Ur article fucked my final exams thank you for nothing
— ✨ (@XAylosch) April 23, 2021
Andere wollten für die Schimpftiraden immerhin noch Anerkennung dafür, daß sie angeblich so eloquent in den sozialen Medien kommentierten. Das Bildungsministerium sollte demnach berücksichtigen, daß die Schüler in der Lage seien, auf Twitter ihren Frust auf Englisch zu äußern.

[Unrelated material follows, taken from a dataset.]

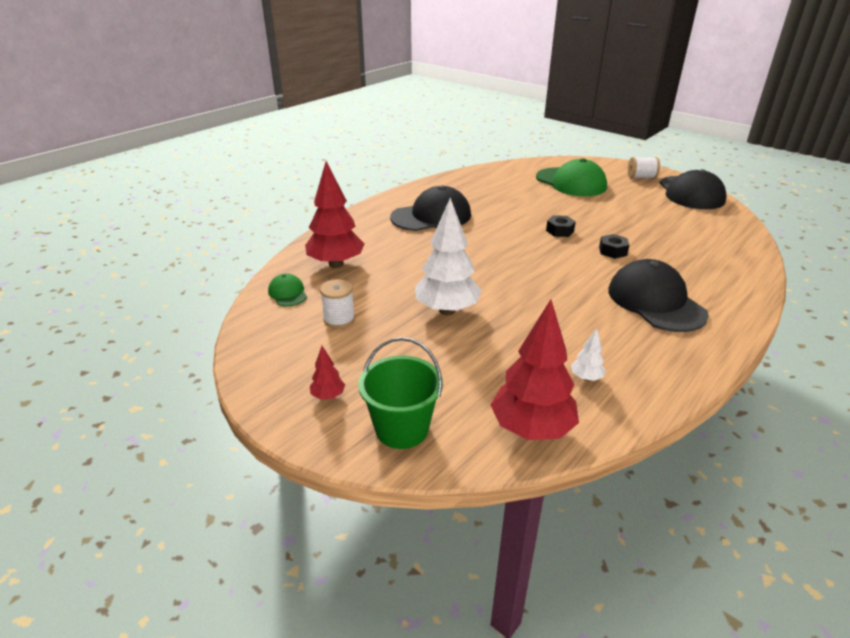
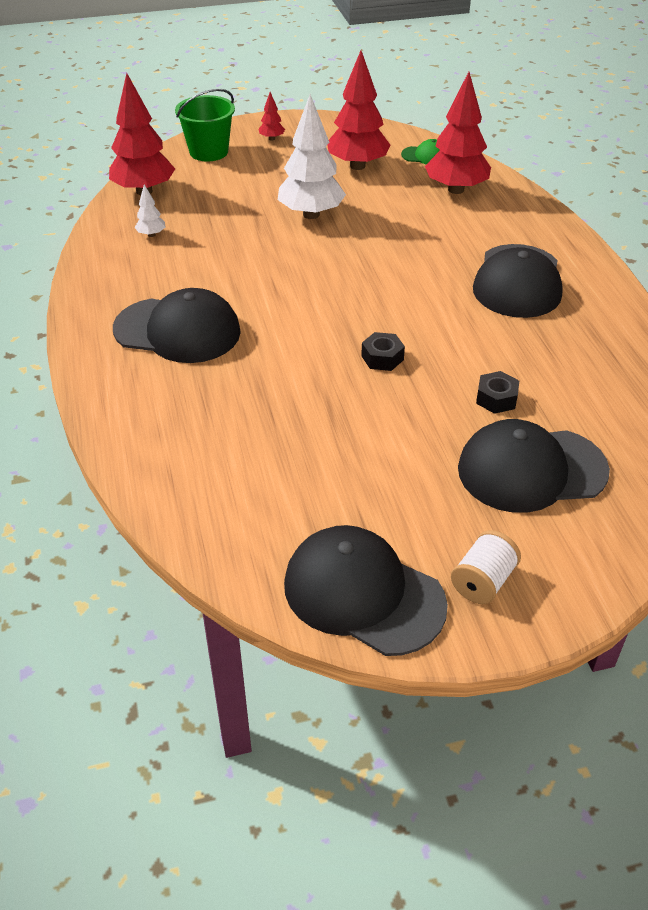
camera: 125 degrees right, 10 degrees up
(339, 319) = (357, 166): white spool -> red tree
(571, 182) = (531, 470): green cap -> black cap
(612, 251) = (292, 368): black nut -> black nut (496, 398)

The German education ministry should really take into account how many students are leaving comments on your Twitter/IG and that we are, quite frankly, able to communicate our frustration in English
— anja (@anzudemja) April 24, 2021
Manjoo selbst nahm sich des Ärgers seiner unvermuteten Leserschaft an. So bemühte er sich in einigen Fällen, Vokabelfragen zu beantworten. Nachhilfe via Twitter. Mangelnden Willen, sich seinen jungen Kritikern zu stellen, kann ihm nicht vorgeworfen werden.
Aber das Meckern klappt
Wie viele Schulabschlüsse in Nordrhein-Westfalen Manjoo auf dem Gewissen hat, wird sich wohl nicht so leicht feststellen lassen. Angesichts der wortgewaltigen und emotionalen Ausbrüche sei jedoch eine Frage gestellt: Warum wählten die Schüler nicht einfach den anderen Prüfungstext?
Wie eine Lehrerin der JF bestätigte, stand noch „Kleingärten können Welterbe sein“ von Christa Hasselhorst aus der FAZ zur Auswahl. Dieser war sogar auf Deutsch. Offenbar sprach das Thema die vermeintlich nun Geschädigten nicht so sehr an, wie US-amerikanischer Häuserbau. Aber immerhin klappt das Schimpfen und Meckern auf Englisch ganz gut.